Low-cost Mars Probe Hack: Jugaad To Be Kidding Me

The jugaad. Very simple, very cheap, but works. Image from Wikipedia.

Americans pride themselves on entrepreneurship, independence, ingenuity, and can-do traits.  And there’s historical and current evidence of those traits to support that pride.  The Indians, however, seem to be quickly adopting these “American” traits, but at less expense.  Or maybe the traits have always been present in India, but something was suppressing them for a long time.  That’s a discussion for another blog.  This post brings to light an aspect of Indian can-do on the cheap called jugaad.

Jugaad is defined, at least according to that Book of Knowledge, Wikipedia, as an “innovative fix or simple work-around.”  Not only that, but the fix has been accomplished at the expense of some rule-bending and using something in a way it wasn’t originally intended for.  Yep, that almost sounds like a hacker mentality.  It’s not just an engineering philosophy, however:  the “truck” in the picture above is also a jugaad.  Terrible brakes, smokey diesel engine, and slow, it still gets done the job of transporting people and their things around India.  It’s what’s helping people in India live.

The jugaad philosophy has been officially adopted by engineers in at least one area:  space exploration.  Last November, the Indians successfully launched a Mars probe, the Mangalyaan.  It’s still on its way and expected to orbit Mars this September.  If this probe succeeds, it will mean India will have accomplished a feat that even China (one of the more active nations in space) has been unable to do.  But here’s the thing about India’s Mars  mission–it cost them very little to do.
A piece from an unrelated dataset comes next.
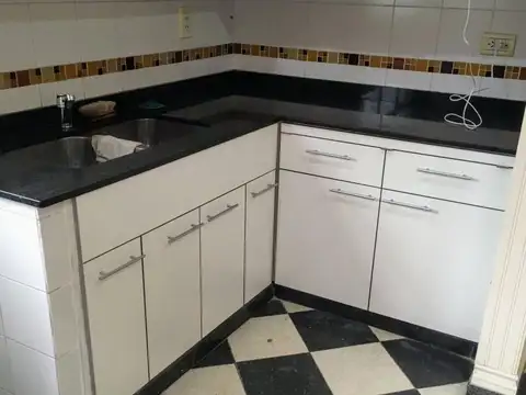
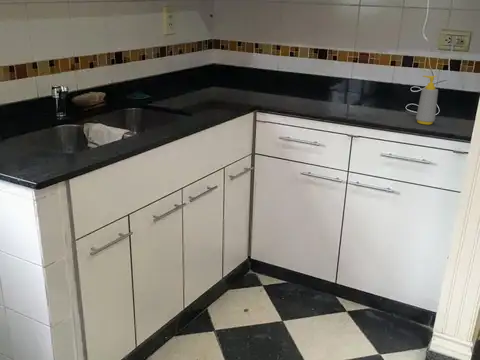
+ soap bottle [415,75,439,125]
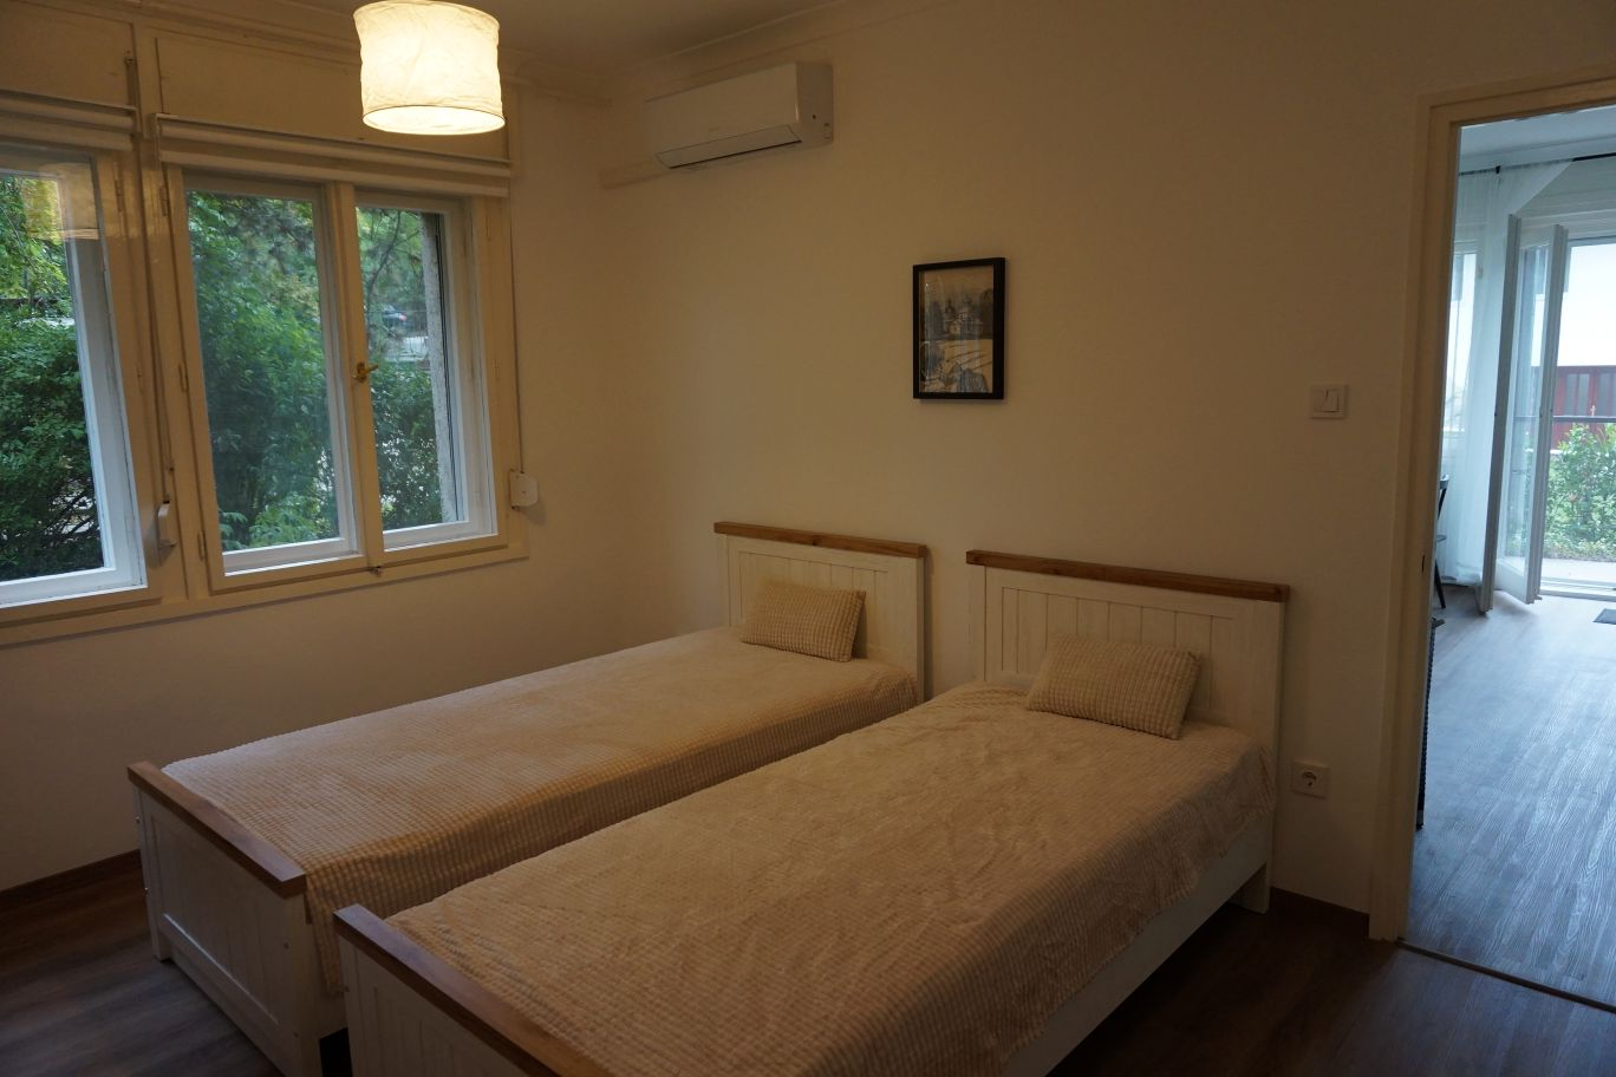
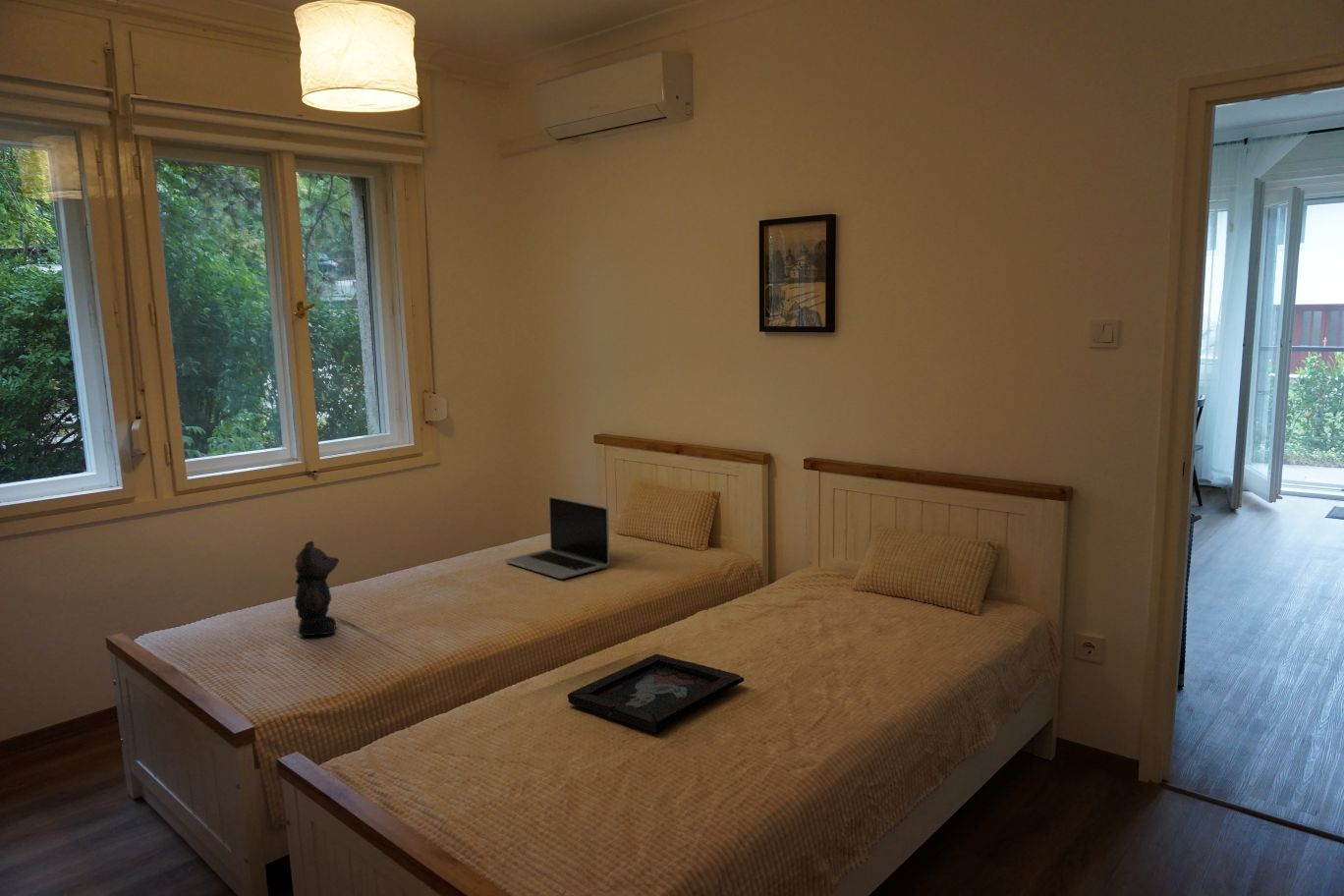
+ bear [288,540,340,637]
+ laptop [504,495,610,580]
+ decorative tray [567,653,745,734]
Total costs for the mission are about $74-75 million.  That’s right–it cost them less to build and run the entire mission than it does for the US to launch a DoD rocket.  Now I’m sure there are some differences in cost of living and quality of life–but India’s scientists and engineers are probably very well paid.  There’s likely some favoritism going on in the contract selection process, too.

So why does it cost so much less to run a space mission in the solar system from India?  The Indians attribute some cost savings to their work ethic, noting some of their engineers put in 18-20 hour days and compare that to the typical European 35 hour work week.  Well, maybe, but that’s a very quick way to burning out people, particularly the ones needed in a space program–the “passionate ones.”

What else in this jugaad philosophy might explain the lower costs?  The Indians say they are using existing technologies to help decrease costs–but then so is ULA, and just launching one of their rockets has increased to $450 million.

It might be beneficial for US companies to make a run over to India and see what’s happening.  They might learn something.  They might be horrified that certain processes don’t exist or have been severely shortened.  But whatever it is, the US cannot afford to keep spending millions on space in Defense and Civilian programs just to get satellites in orbit (yes, yes–I know the US spends relatively little on space).  SpaceX and ULA are beating their chests right now, talking over each other about ingenuity and innovation.  One company is trying to stay on the government gravy train, and one is trying to get some of the gravy.  If companies are depending on, and running to, government for their profits, something is broken.

Maybe it’s time to adopt a hacker philosophy for space again.  We did that once, but the Indians remind us we could go jugaad again.  If we don’t, someone may eat our lunch.  Chicken tikka masala, anyone?